Wheel Make You Texts

Just posted at ebr (Electronic Book Review) is Whitney Anne Trettien’s article “Computers, Cut-ups, and Combinatory Volvelles.” (We already love computers and cut-ups, but be aware that volvelles are extremely cool.) Some illustrations are still to come, but the article’s text and references are now up … I believe in link early, link often.

The article is born of Trettien’s born-digital MIT Comparative Media Studies thesis “Computers, Cut-ups and Combinatory Volvelles: An Archaeology of Text-Generating Mechanisms,” a two-or-more-dimensional arrangement of reconfigurable texts. Like a conservative child reacting against his liberal parents, the ebr article is linear, but that should offer an helpful complement to the machinations of the thesis. The article reels back to long before the 20th century avant-garde to find recombinatory text machines and perspectives on reading that are relevant to the digital age. I highly recommend the ebr piece to those working with ergodic texts and operating today’s textual computer machines. It will hopefully serve as a nice gateway drug, too, interesting more readers in Trettien’s combinatory thesis.

Today’s CMS Masters Presentations

Today we heard final thesis presentations from the 2010 masters students in MIT’s Comparative Media Studies Program.

I’ve taught in CMS, which has an undergraduate and masters program, since I came to MIT three years ago. It’s a diverse program that has included digital media research and has brought contemporary computational work, among other types of media production and reception, into juxtaposition and under consideration.

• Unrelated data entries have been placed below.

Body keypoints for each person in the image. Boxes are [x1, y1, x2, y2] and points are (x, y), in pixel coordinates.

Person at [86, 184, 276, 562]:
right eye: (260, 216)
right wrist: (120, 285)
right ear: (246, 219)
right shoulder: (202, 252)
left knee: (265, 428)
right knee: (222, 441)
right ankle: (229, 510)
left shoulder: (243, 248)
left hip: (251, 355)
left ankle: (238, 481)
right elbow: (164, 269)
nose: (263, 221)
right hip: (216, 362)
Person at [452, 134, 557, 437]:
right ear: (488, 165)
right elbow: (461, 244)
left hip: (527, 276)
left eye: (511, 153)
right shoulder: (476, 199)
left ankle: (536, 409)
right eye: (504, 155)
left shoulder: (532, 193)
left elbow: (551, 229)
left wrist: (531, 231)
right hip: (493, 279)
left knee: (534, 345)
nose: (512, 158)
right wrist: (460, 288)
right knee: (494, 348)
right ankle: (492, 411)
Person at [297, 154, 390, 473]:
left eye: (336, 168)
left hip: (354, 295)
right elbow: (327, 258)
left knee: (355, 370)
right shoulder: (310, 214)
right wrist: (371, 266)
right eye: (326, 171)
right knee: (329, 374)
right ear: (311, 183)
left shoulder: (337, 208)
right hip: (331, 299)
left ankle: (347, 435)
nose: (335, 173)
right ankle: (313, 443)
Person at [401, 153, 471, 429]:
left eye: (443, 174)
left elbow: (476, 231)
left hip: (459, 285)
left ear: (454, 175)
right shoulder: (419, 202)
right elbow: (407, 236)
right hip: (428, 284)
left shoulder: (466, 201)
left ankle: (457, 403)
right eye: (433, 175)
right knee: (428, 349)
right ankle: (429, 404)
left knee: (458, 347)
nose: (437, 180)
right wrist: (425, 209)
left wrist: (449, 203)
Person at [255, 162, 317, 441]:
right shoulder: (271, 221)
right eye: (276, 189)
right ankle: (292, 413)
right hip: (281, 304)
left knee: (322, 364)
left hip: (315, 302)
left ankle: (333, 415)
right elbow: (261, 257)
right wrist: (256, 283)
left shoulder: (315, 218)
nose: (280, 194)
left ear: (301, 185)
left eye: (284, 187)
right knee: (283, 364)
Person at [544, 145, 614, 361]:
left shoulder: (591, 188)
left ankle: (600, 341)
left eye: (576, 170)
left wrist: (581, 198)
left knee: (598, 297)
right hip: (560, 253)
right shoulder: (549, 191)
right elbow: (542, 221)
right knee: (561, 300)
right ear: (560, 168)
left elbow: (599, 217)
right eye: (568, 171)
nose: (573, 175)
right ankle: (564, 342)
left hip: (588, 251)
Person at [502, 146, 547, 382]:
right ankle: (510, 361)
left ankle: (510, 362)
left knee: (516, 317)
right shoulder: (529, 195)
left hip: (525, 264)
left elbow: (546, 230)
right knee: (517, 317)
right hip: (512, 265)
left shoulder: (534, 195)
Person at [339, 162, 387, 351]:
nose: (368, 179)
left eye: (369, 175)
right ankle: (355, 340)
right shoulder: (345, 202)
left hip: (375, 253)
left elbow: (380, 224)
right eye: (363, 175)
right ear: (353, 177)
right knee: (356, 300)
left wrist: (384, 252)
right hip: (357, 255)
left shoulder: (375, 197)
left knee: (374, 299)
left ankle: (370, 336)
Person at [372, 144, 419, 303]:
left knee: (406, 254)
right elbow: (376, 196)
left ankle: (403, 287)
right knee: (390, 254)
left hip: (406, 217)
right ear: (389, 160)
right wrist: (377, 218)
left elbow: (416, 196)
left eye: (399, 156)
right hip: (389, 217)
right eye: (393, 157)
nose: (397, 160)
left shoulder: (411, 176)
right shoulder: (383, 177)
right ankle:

Here are the titles of this semester’s masters presentations:

  • M. Flourish Klink: “Laugh Out Loud in Real Life: Twilight, Women’s Humor, and Fan Identity”
  • Sheila Seles: “Audience Research for Fun and Profit: Rediscovering the value of television audiences”
  • Florence Gallez: “Open Park Online News Production: A Proposal for a Code of Ethics for Collaborative Journalism in the Digital Age”
  • Audubon Dougherty: “New Medium, New Practice: Civic production in live-streaming mobile video”
  • Nick Seaver: “A Brief History of Re-performance”
  • Madeleine Elish: “The Evolution of the Companion Species: Creating Realms of Possibility for the Personal Computer”
  • Jason Begy “Interpreting Abstract Games: The Metaphorical Potential of Formal Game Elements”
  • Elliot Pinkus: “The Physicality of Floating Numbers”
  • Hillary Kolos: “Not in it just to win it: Inclusive gaming in an MIT dorm”
  • Michelle Moon Lee: “Designing Game Ethics: A Pervasive Game Adaptation of The Count of Monte Cristo”

I’m not advising any CMS masters students this year, but this program does allow for research into my area of interest (computational art and media) and should accommodate more research in these areas in the future. (The program has had some great thesis on computational media in the past, too: Brett Camper’s work on the Game Boy Advance homebrew programming community is an example.) In 2010-2011, because the program is in transition to new co-directors, we won’t have any graduate students around, but we will be running admissions for a class of masters students that will join us in 2011. If you’re interested in working with me or my colleagues here at MIT on a masters degree, let me know.

Gotta Get Outta this 8-Bit Town

Brett Camper, who recently presented a great paper on the “fake bit” game La Mulana at Digital Arts and Culture 2009 and whose Comparative Media Studies masters thesis here at MIT was “Homebrew and the Social Construction of Gaming: Community, Creativity and Legal Context of Amateur Game Boy Advance Development,” has an excellent new interactive map of New York City.